Look through the data below and extract, unchanged, the lines from the one that contains "ring dip: (55, 601)" to the one that contains "pinky tip: (346, 530)", both included.

:::

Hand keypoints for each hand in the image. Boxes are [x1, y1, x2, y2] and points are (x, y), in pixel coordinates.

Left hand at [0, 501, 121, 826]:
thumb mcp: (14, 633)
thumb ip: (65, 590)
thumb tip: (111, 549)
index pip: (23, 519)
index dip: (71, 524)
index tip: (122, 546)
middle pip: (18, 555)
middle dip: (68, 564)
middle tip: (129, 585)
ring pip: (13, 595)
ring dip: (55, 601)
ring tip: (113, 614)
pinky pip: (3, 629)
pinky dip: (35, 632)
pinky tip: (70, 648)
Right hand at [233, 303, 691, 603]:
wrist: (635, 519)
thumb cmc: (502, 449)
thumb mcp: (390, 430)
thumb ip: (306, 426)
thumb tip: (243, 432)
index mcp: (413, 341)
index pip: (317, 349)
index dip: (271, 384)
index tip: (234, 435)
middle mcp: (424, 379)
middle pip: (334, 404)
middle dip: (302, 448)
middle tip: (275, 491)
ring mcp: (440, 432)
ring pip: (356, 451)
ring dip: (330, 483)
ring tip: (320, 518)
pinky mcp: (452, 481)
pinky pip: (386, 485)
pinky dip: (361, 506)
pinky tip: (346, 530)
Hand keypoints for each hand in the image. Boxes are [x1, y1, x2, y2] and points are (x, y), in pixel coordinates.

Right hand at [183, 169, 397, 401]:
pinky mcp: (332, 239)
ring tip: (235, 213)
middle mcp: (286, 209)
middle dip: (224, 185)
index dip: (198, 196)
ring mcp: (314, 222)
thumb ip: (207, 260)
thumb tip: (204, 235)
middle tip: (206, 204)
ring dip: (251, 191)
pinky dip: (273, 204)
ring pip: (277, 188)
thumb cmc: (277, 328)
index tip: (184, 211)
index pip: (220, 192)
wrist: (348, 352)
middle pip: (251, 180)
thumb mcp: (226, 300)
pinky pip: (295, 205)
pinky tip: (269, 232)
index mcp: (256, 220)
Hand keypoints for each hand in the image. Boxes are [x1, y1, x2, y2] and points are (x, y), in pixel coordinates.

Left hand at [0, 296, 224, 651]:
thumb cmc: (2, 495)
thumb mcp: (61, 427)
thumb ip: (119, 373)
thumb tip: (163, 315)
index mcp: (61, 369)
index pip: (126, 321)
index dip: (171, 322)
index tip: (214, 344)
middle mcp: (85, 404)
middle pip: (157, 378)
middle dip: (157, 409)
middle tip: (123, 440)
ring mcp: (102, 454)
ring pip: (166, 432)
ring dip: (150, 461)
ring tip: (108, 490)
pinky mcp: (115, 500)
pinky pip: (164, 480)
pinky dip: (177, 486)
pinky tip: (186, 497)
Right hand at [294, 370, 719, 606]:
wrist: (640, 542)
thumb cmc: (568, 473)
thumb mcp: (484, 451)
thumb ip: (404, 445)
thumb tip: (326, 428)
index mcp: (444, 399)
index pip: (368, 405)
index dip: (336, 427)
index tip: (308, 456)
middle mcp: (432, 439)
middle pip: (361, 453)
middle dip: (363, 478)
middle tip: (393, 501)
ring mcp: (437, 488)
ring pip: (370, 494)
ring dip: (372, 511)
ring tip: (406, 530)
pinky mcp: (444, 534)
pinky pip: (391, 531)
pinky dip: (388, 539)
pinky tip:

:::

Result for this exercise:
ring dip: (55, 601)
ring tip: (113, 614)
pinky pip: (3, 629)
pinky dip: (35, 632)
pinky tip: (70, 648)
Right hand at [233, 303, 691, 603]:
wrist: (635, 519)
thumb cmc: (502, 449)
thumb mcp: (390, 430)
thumb ip: (306, 426)
thumb tip: (243, 432)
index mcp: (413, 341)
index pip: (317, 349)
index dip: (271, 384)
index tip: (234, 435)
middle mcp: (424, 379)
middle pip: (334, 404)
middle dip: (302, 448)
middle tip: (275, 491)
ring mcp: (440, 432)
ring pip: (356, 451)
ring dip: (330, 483)
ring tip: (320, 518)
pinky mcp: (452, 481)
pinky pip: (386, 485)
pinky dip: (361, 506)
pinky tip: (346, 530)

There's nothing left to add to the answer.